James Doucette, the general manager of Meals From The Heart Cafe, which maintains a counter in the French Quarter’s open-air market, also lamented all the waste.
“This storm is yet another obstacle we must face,” he wrote in an email, adding that his team is currently displaced.
It’s not just the loss of weekend tourists that will devastate the restaurant industry, said Alon Shaya, the founder of Pomegranate Hospitality, which manages two restaurants. It’s the fact that the storm will also keep longer term visitors away. Students had just returned to Tulane University, which was helpful to his restaurant, Saba, about a mile away. Now the university is postponing classes for at least another month.
This sense of whiplash is not new to New Orleans’s hospitality industry. Early in the pandemic business was so bad that nearly half of the city’s restaurants and a third of its hotels closed indefinitely. Then, as more people got vaccinated and decided to return to New Orleans, optimism soared. At some point in the spring, business for Mr. Church, who manages a diner as well as the three French Quarter gay bars, actually surpassed its 2018 all-time high.
Then Delta showed up and Bourbon Street died, he said, noting that a few weeks ago, practically overnight, his bars went from making around $10,000 a night to $1,000. He believes that tourists stopped coming in once his staff got strict about rules requiring proof of vaccination and masks, requirements he supports.
He was looking forward to all the visitors this weekend because the Southern Decadence festival had been so clear about communicating requirements.
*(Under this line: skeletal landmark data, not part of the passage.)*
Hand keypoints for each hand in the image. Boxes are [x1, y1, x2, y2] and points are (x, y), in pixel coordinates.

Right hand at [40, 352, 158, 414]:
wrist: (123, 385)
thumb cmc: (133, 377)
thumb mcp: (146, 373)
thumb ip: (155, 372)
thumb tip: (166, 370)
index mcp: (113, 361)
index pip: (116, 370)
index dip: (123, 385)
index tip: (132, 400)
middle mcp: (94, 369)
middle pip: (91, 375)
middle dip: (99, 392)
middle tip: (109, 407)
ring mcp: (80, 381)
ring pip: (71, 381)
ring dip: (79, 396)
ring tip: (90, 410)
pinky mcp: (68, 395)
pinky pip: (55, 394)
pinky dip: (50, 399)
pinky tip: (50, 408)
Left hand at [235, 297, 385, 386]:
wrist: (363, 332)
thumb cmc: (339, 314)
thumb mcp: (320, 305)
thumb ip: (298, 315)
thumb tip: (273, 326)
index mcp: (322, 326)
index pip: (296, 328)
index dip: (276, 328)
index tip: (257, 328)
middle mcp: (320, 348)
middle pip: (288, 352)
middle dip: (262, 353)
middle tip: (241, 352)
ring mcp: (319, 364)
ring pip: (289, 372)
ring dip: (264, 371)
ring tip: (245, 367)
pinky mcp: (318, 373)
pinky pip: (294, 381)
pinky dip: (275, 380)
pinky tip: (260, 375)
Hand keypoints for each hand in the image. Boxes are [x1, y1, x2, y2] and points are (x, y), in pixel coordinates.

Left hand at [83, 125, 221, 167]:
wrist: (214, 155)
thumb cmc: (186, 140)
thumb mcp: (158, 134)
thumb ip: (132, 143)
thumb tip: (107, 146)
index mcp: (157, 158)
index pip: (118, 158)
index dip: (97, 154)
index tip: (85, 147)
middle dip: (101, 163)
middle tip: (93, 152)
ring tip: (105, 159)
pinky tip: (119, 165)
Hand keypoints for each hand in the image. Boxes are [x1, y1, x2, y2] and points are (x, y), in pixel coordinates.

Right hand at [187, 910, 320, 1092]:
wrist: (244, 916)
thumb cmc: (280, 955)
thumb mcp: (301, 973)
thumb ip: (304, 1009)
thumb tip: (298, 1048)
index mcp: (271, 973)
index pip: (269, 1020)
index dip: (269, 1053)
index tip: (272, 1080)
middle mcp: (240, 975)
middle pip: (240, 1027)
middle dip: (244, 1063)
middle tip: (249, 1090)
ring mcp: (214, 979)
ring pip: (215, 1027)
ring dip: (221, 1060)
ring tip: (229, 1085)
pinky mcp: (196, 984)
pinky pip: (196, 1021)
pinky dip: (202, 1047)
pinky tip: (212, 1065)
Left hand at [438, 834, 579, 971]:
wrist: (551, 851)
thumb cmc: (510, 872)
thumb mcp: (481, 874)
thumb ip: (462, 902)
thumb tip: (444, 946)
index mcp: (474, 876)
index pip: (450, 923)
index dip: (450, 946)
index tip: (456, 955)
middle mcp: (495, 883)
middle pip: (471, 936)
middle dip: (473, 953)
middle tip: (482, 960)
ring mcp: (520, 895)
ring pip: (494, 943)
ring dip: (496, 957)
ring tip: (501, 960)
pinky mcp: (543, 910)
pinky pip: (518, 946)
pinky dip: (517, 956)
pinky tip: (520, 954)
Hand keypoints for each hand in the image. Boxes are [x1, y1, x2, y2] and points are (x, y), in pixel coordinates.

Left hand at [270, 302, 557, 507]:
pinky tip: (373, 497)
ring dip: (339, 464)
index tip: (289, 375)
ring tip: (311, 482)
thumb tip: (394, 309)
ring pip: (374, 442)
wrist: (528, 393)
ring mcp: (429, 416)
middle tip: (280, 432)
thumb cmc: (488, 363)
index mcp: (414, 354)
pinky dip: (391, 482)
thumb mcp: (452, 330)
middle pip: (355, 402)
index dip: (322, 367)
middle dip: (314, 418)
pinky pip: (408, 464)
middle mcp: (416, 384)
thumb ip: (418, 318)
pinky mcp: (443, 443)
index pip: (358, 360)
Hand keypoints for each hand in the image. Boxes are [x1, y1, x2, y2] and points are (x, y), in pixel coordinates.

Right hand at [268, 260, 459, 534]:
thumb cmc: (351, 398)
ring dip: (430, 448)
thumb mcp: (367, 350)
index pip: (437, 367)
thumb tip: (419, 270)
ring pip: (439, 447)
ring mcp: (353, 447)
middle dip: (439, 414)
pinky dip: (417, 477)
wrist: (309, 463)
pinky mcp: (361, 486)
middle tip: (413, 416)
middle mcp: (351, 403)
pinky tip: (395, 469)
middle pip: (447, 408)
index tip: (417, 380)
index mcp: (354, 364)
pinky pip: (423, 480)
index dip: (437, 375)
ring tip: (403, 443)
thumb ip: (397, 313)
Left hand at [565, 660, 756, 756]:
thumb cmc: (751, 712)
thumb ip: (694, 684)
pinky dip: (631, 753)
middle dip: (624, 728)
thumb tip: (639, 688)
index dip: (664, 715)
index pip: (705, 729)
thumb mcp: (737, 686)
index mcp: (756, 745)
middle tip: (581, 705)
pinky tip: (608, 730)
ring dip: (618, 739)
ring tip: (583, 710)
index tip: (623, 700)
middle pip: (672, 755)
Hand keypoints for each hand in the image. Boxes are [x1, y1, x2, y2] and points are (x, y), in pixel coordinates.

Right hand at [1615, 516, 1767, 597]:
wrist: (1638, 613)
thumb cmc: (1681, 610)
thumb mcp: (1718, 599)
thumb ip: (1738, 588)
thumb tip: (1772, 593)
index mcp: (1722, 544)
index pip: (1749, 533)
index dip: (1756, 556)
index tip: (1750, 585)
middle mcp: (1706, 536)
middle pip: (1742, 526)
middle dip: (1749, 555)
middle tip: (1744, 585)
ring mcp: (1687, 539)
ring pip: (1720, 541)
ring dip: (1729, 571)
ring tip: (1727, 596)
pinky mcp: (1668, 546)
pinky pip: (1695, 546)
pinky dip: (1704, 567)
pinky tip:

“It’s been a roller coaster,” said Edgar Chase IV, who is known as Dooky and runs two Dooky Chase restaurants, one outside the security gate at Louis Armstrong New Orleans International Airport and one in the Treme neighborhood. It should have been a big weekend for his team. Instead they’ve all had to evacuate.
In these moments, it’s not money that concerns him, he said. It’s “how can we get people some type of comfort?” In his mind that should be the real focus of the hospitality industry now.